Users can query by inputing TF name of interest, lncRNA source and lncRNA promoter region, the search result will be displayed on the next page.
The ‘search result’ page shows TF general information, the statistics of (epi) genetic information in transcriptional regulatory regions and the network of TF associated lncRNAs in cell type-specific manner.
Users can click ‘LncRNA name’ of the table to view the details about each lncRNA.
Users can query by inputing SNP ID, lncRNA source and lncRNA promoter region, the search result will be displayed on the next page.
The ‘search result’ page shows SNP general information, the network of SNP associated lncRNAs and the statistics of lncRNA associated regulatory regions.
Users can click ‘LncRNA name’ of the table to view the details about each lncRNA.
Users can query by inputing a genomic position of enhancer, lncRNA source, Biosample type and Biosample name, the search result will be displayed on the next page.
The ‘search result’ page shows enhancer general information, the network of enhancer associated lncRNAs, and the statistics of lncRNA associated regulatory regions.
Users can click ‘LncRNA name’ of the table to view the details about each lncRNA.
Users can query by inputing a genomic position of chromatin accessibility region, lncRNA source, Biosample type and Biosample name, the search result will be displayed on the next page.
The ‘search result’ page shows chromatin accessibility region general information, the network of chromatin accessibility region associated lncRNAs and the statistics of lncRNA associated regulatory regions.
Users can click ‘LncRNA name’ of the table to view the details about each lncRNA.

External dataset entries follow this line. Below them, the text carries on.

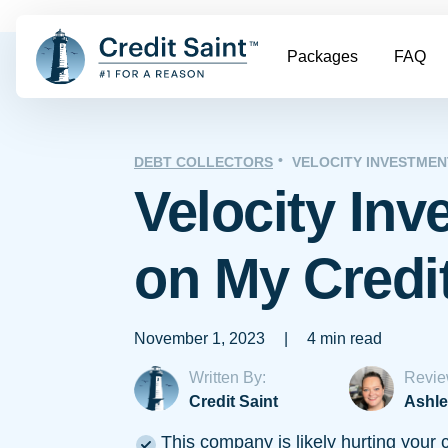
Packages
FAQ
DEBT COLLECTORS
VELOCITY INVESTMEN
Velocity In
on My Credi
November 1, 2023
|
4 min read
Written By:
Revie
Credit Saint
Ashle
This company is likely hurting your c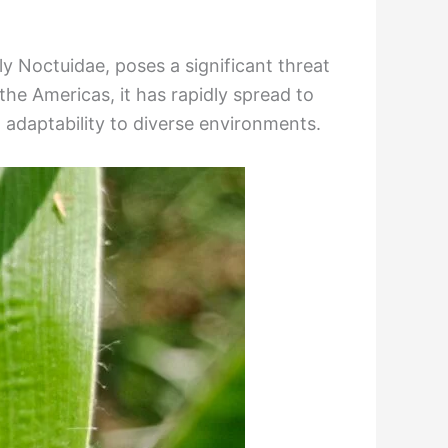
ly Noctuidae, poses a significant threat
the Americas, it has rapidly spread to
d adaptability to diverse environments.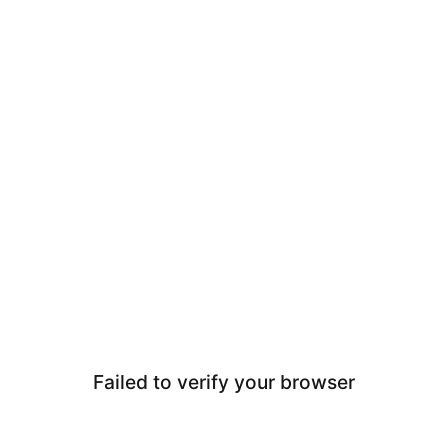
Failed to verify your browser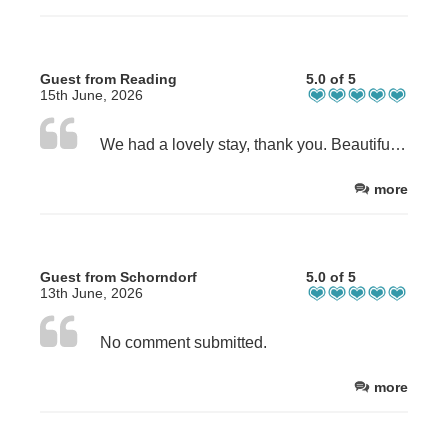
Guest from Reading
5.0 of 5
15th June, 2026
We had a lovely stay, thank you. Beautiful house and grounds, comfortable, spacious and clean bedroom (Poppy) and bathroom. Breakfast was lovely. Sandra and Steve were excellent hosts. Highly recommend and will stay again, when in area.
more
Guest from Schorndorf
5.0 of 5
13th June, 2026
No comment submitted.
more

3. How to use the "Analysis"?
When user input a lncRNA, promoter region, sample of TF ChIP-seq, P-value, FDRs and the selection of at least one pathway database (e.g. KEGG), According to TFs binding to the lncRNA. Then, the enriched pathways associated with the lncRNA are calculated using hypergeometric test based on TFs binding to the lncRNA.

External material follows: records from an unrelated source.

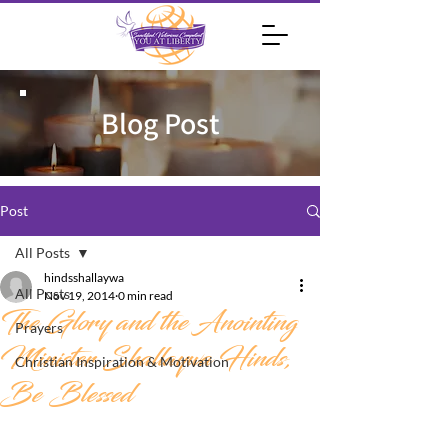
Blog Post
Post
All Posts
hindsshallaywa
All Posts
Nov 19, 2014
0 min read
The Glory and the Anointing
Prayers
Minister Shallaywa Hinds,
Christian Inspiration & Motivation
Be Blessed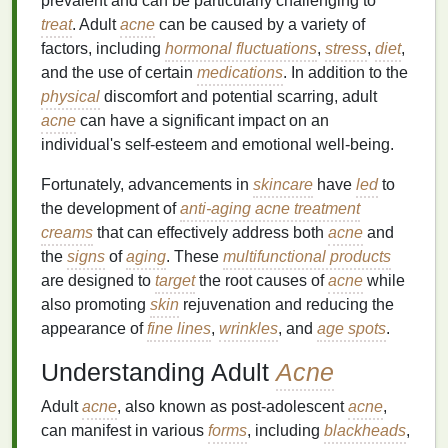
prevalent and can be particularly challenging to
treat
. Adult
acne
can be caused by a variety of
factors, including
hormonal fluctuations
,
stress
,
diet
,
and the use of certain
medications
. In addition to the
physical
discomfort and potential scarring, adult
acne
can have a significant impact on an
individual's self-esteem and emotional well-being.
Fortunately, advancements in
skincare
have
led
to
the development of
anti-aging acne treatment
creams
that can effectively address both
acne
and
the
signs
of
aging
. These
multifunctional products
are designed to
target
the root causes of
acne
while
also promoting
skin
rejuvenation and reducing the
appearance of
fine lines
,
wrinkles
, and
age spots
.
Understanding Adult
Acne
Adult
acne
, also known as post-adolescent
acne
,
can manifest in various
forms
, including
blackheads
,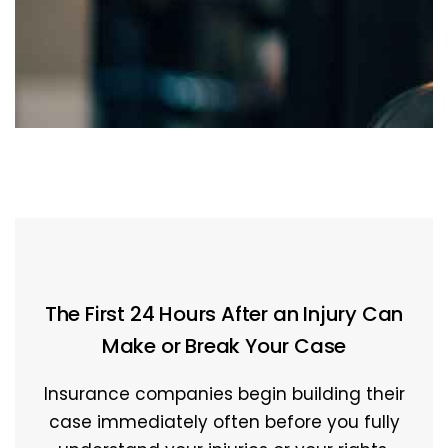
The First 24 Hours After an Injury Can
Make or Break Your Case
Insurance companies begin building their
case immediately often before you fully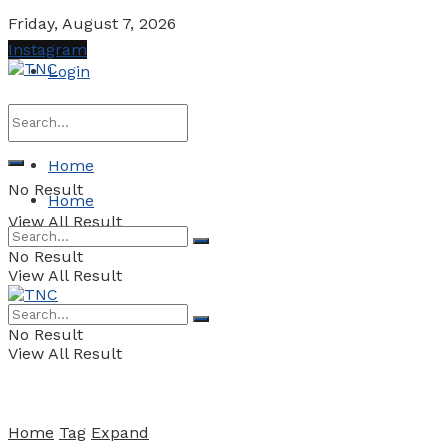
Friday, August 7, 2026
Instagram
Login
Home
No Result
Home
View All Result
No Result
View All Result
No Result
View All Result
Home
Tag
Expand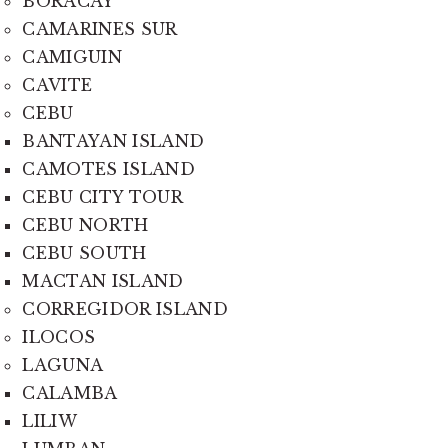
BORACAY
CAMARINES SUR
CAMIGUIN
CAVITE
CEBU
BANTAYAN ISLAND
CAMOTES ISLAND
CEBU CITY TOUR
CEBU NORTH
CEBU SOUTH
MACTAN ISLAND
CORREGIDOR ISLAND
ILOCOS
LAGUNA
CALAMBA
LILIW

The ‘search result’ page shows TF general information, the statistics of detailed and the network of TF associated lncRNAs in cell type-specific manner, the output table describes the pathway basic information (Pathway ID, Pathway name, Pathway source, Annotated gene, Annotated gene number, Total gene number, The terminal TF and TF number), enrichment score P-value and FDR.
4. Browse
The ‘Browse’ page is organized as an interactive and alphanumerically sortable table. Users can quickly search lncRNAs and customize filters by selecting ‘Source’, ‘Gene type’, ‘Promoter region’ and ‘CHR’ in the interactive table. The ‘Show entries’ drop-down menu are provided for conveniently changing the number of records per page. To view the detailed transcriptional regulatory information for a given lncRNA, users only need to click on the ‘lncRNA name’.
5. Visualization
In order to help users to intuitively view transcriptional regulatory information of lncRNAs in the genome, we developed a personalized genome browser using JBrowse and added a lot of useful tracks. For the visualization of chromatin interaction, we developed a personalized genome browser using GIVE.
6. Download
The ‘Download’ page is organized as an interactive and alphanumerically sortable table. Users can quickly search and download the file of interest.